AUSZUG:

-*-

Ich werde es gewiß nie mehr wagen, Exzellenz mit meiner wild durcheinander tobenden Phantasie zu belästigen. Exzellenz sind ja so groß, Sie werden einem so kleinen Menschenkind, das durch Ihre Werke neue Lebensfreude u. Mut gefunden u. sich an Ihrem großen Leben Halt u. Stütze für die Zukunft sucht, manche Schwäche verzeihen können.

Guten Willen, mich zu verbessern, habe ich ja. – Ich möchte gern ganz in Ihrer Lehre aufgehen. –

Wie freue ich mich dies Jahr auf den Herbst u. Winter. Ins Engagement gehen ist ja für mich, solange es Kriegsgage gibt unmöglich, u. so bleibe || ich zu Haus, werde oft das zoologische Museum besuchen u. mich so u. durch lesen etwas vorwärts bringen.

-*-

QUELLENAUSZUG:
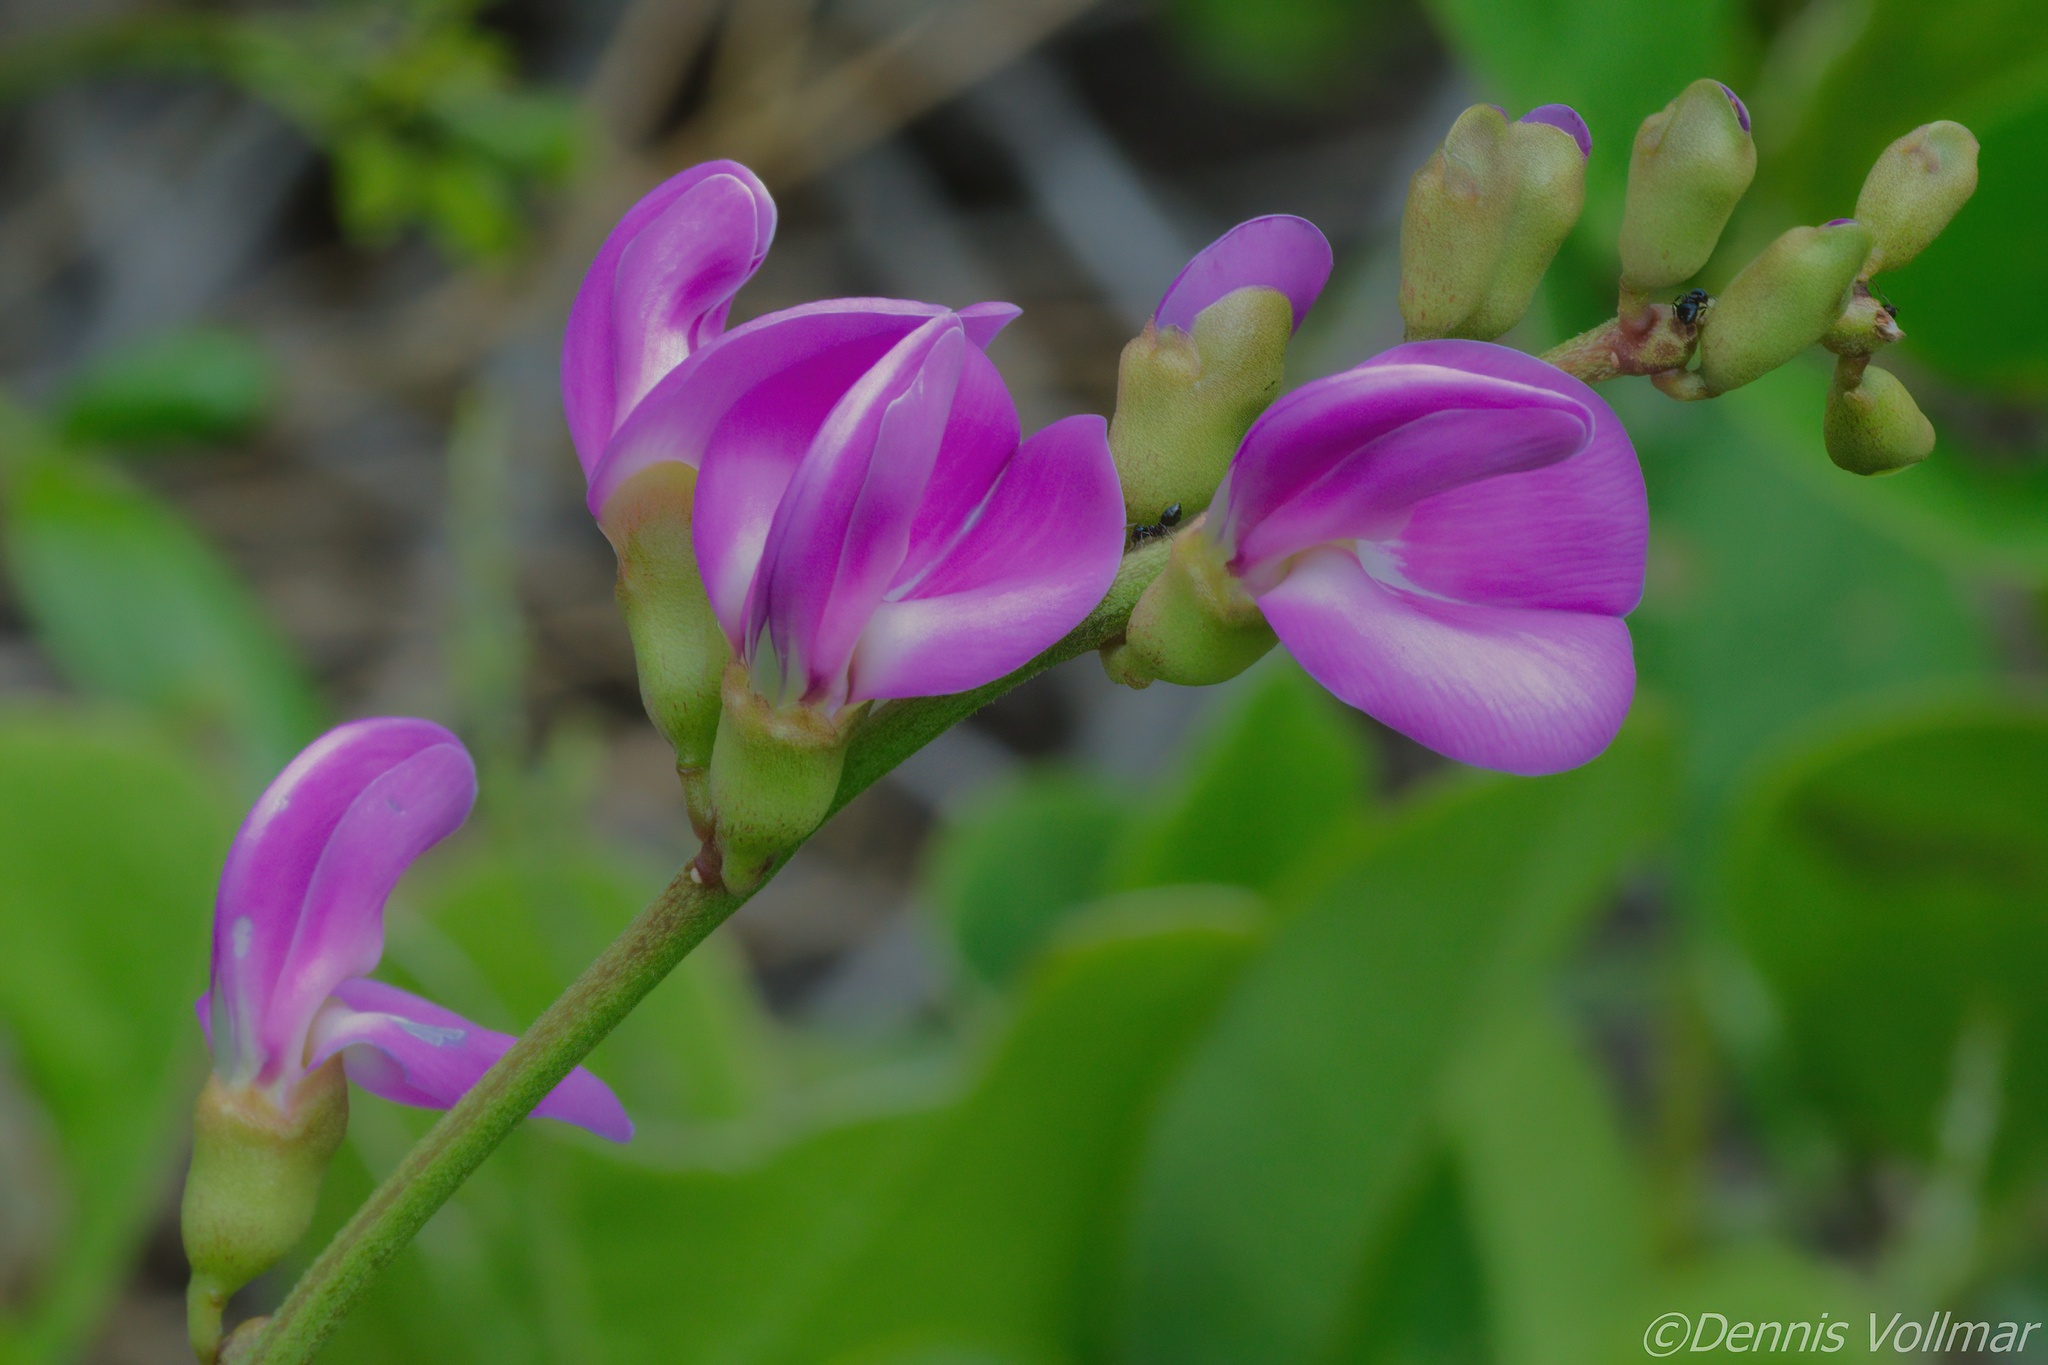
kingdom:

-*-

ZIEL: Gib den Auszug zwischen „Wie freue ich“ und „etwas vorwärts bringen.“ einschließlich wortgetreu wieder. Die Zeilen werden hier nicht benötigt.

ERGEBNIS:
Wie freue ich mich dies Jahr auf den Herbst u. Winter. Ins Engagement gehen ist ja für mich, solange es Kriegsgage gibt unmöglich, u. so bleibe || ich zu Haus, werde oft das zoologische Museum besuchen u. mich so u. durch lesen etwas vorwärts bringen.